I was wondering whether there is an explicit solution to the following differential equation
$$f'(x) = g'(t)\left(f(t)\left(\frac{a}{g(t)} -1 \right)-\frac{a}{g(t) \lambda}\left( 1+ W_{-1}(-e^{-1-\lambda f(t)} \right) \right) $$
All the functions are well-behaved, $W_{-1}$ is the -1 branch of the Lambert W function. I am not sure how to solve this one.

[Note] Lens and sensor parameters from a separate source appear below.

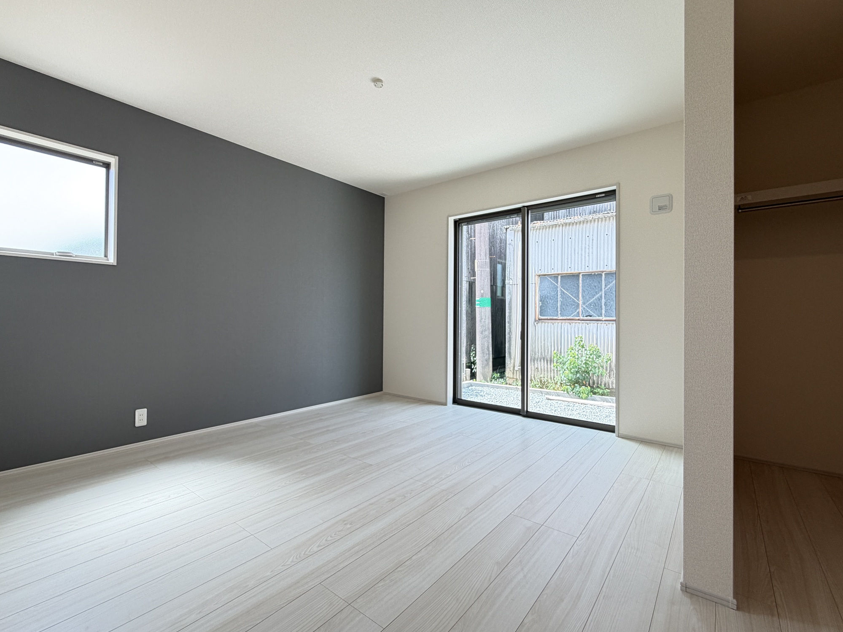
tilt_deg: +0.5
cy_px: 313
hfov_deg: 94.4
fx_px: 390
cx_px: 397
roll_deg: -0.5
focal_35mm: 16
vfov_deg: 78.1
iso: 64
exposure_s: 1/121
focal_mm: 2.22
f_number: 2.2
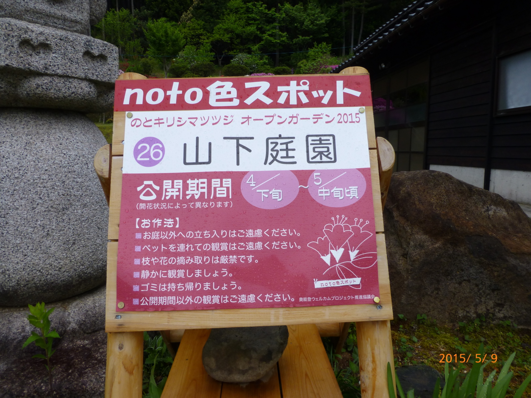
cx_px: 266
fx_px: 368
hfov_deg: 71.6
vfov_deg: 56.8
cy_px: 199
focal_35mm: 24
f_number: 4
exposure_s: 1/320
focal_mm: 4.3
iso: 100
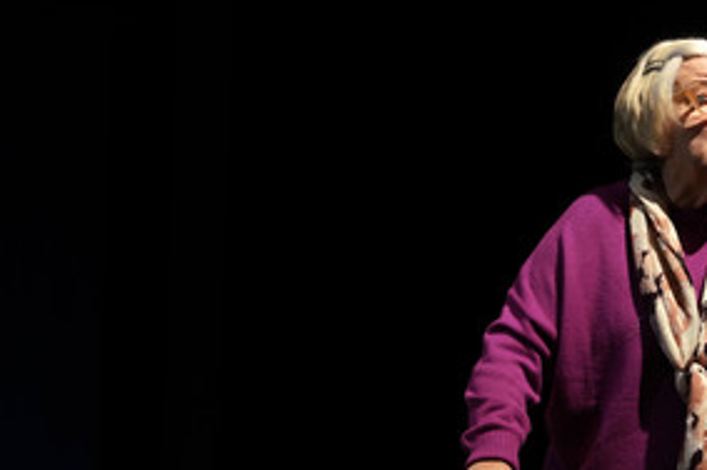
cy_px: 330
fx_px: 3256
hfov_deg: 12.3
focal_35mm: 166
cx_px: 561
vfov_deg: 8.2
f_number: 5.6
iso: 1600
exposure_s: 1/200
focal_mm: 104
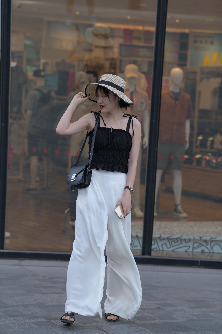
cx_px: 111
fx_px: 1073
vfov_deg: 17.6
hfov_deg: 11.8
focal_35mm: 116
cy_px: 167
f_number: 4
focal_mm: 116
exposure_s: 1/800
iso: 360
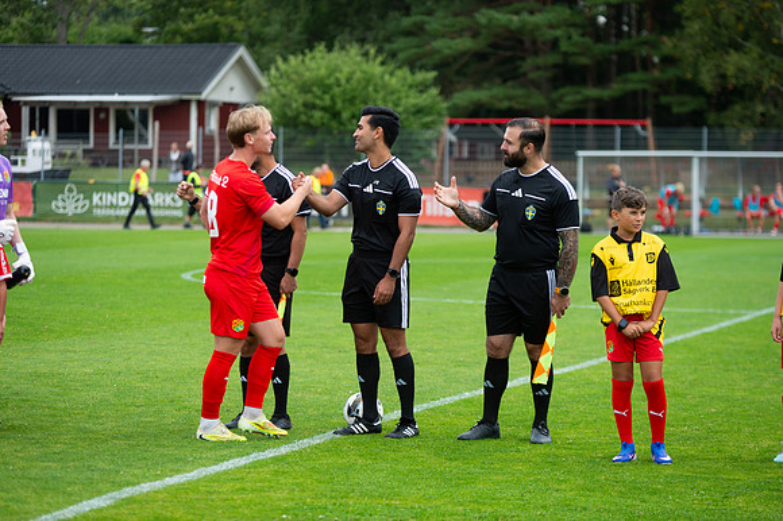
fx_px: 3063
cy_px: 260
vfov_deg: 9.7
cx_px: 392
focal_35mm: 141
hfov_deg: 14.6
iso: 180
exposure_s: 1/500
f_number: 4
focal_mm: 140
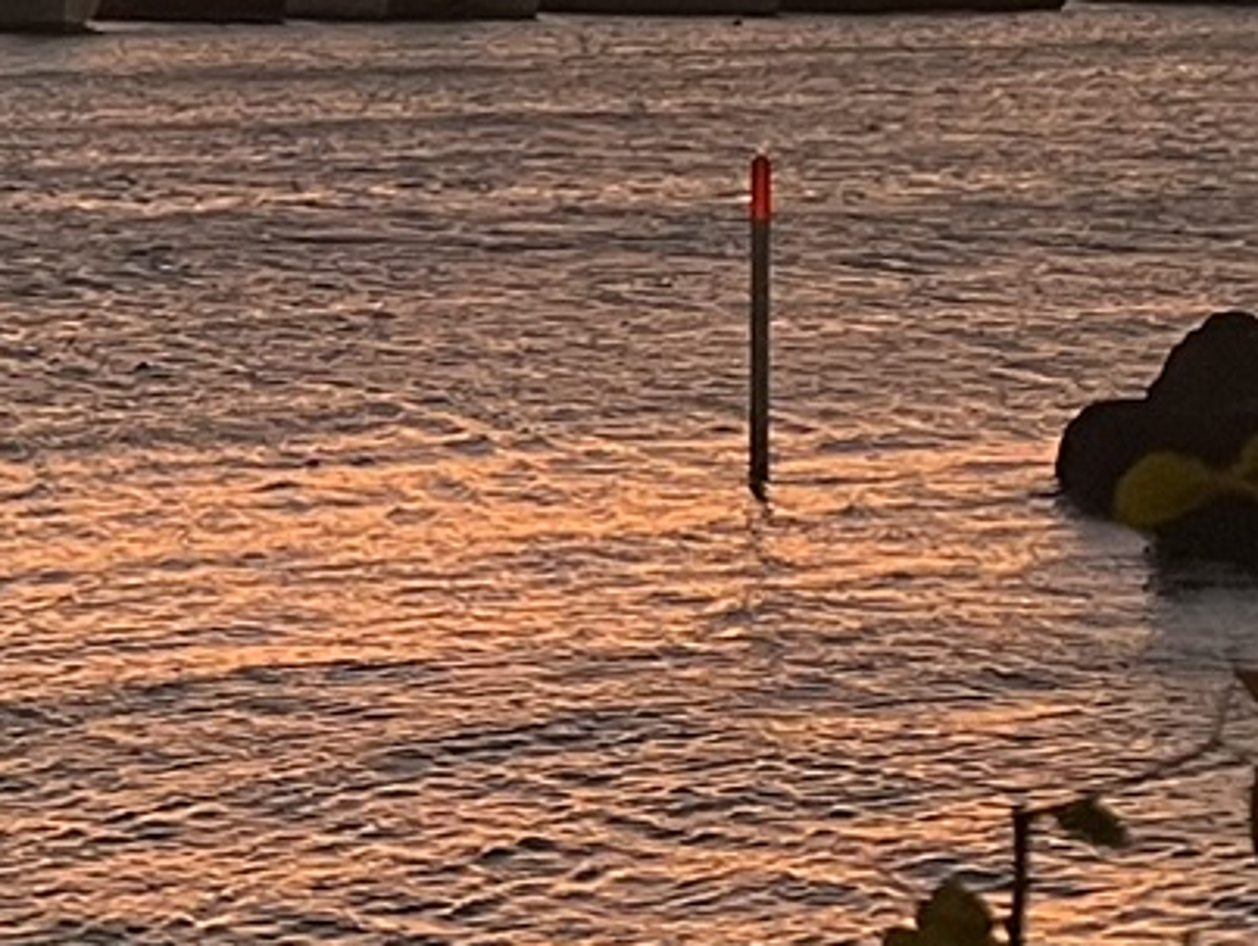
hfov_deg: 14.2
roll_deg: +1.4
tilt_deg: -4.5
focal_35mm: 132
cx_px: -487
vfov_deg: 11.2
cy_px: 340
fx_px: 4801
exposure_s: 1/50
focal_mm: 5.7
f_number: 1.5
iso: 320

Thanks a lot for any help!
$$f'(t) = g'(t)\left(f(t)\left(\frac{a}{g(t)} -1 \right)-\frac{a}{g(t) \lambda}\left( 1+ W_{-1}(-e^{-1-\lambda f(t)} \right) \right) $$ Let : $W_{-1}( -e^{-1-\lambda f(t) })=-y(t) \quad\to\quad -ye^{-y}=-e^{-1-\lambda f(t)}\quad\to\quad f(t)=\frac{1}{\lambda}\left( y-\ln(y)-1\right)$
$f'(t)=\frac{1}{\lambda}\left( 1-\frac{1}{y}\right) y'(t)$
$$y'(t)=\lambda \frac{y}{y-1} g'(t)\left(\frac{1}{\lambda}\left( y-\ln(y)-1\right)\left(\frac{a}{g(t)} -1 \right)-\frac{a}{g(t) \lambda}\left( 1-y \right) \right)$$
$$y'(t)=\frac{y}{y-1} g'(t)\left(\left( y-\ln(y)-1\right)\left(\frac{a}{g(t)} -1 \right)-\frac{a}{g(t)}\left( 1-y \right) \right)$$
$$y'(t)=y\: g'(t)\left(\left( 1-\frac{\ln(y)}{y-1}\right)\left(\frac{a}{g(t)} -1 \right)+\frac{a}{g(t)} \right)$$
So, we got rid of the Lambert function.
Supposing that we could solve this non-linear ODE, the result $y(t)$ gives : $$f(t)=\frac{1}{\lambda}\left( y-\ln(y)-1\right)$$
Without knowing what exactly is the function $g(t)$ it seems not possible to go further.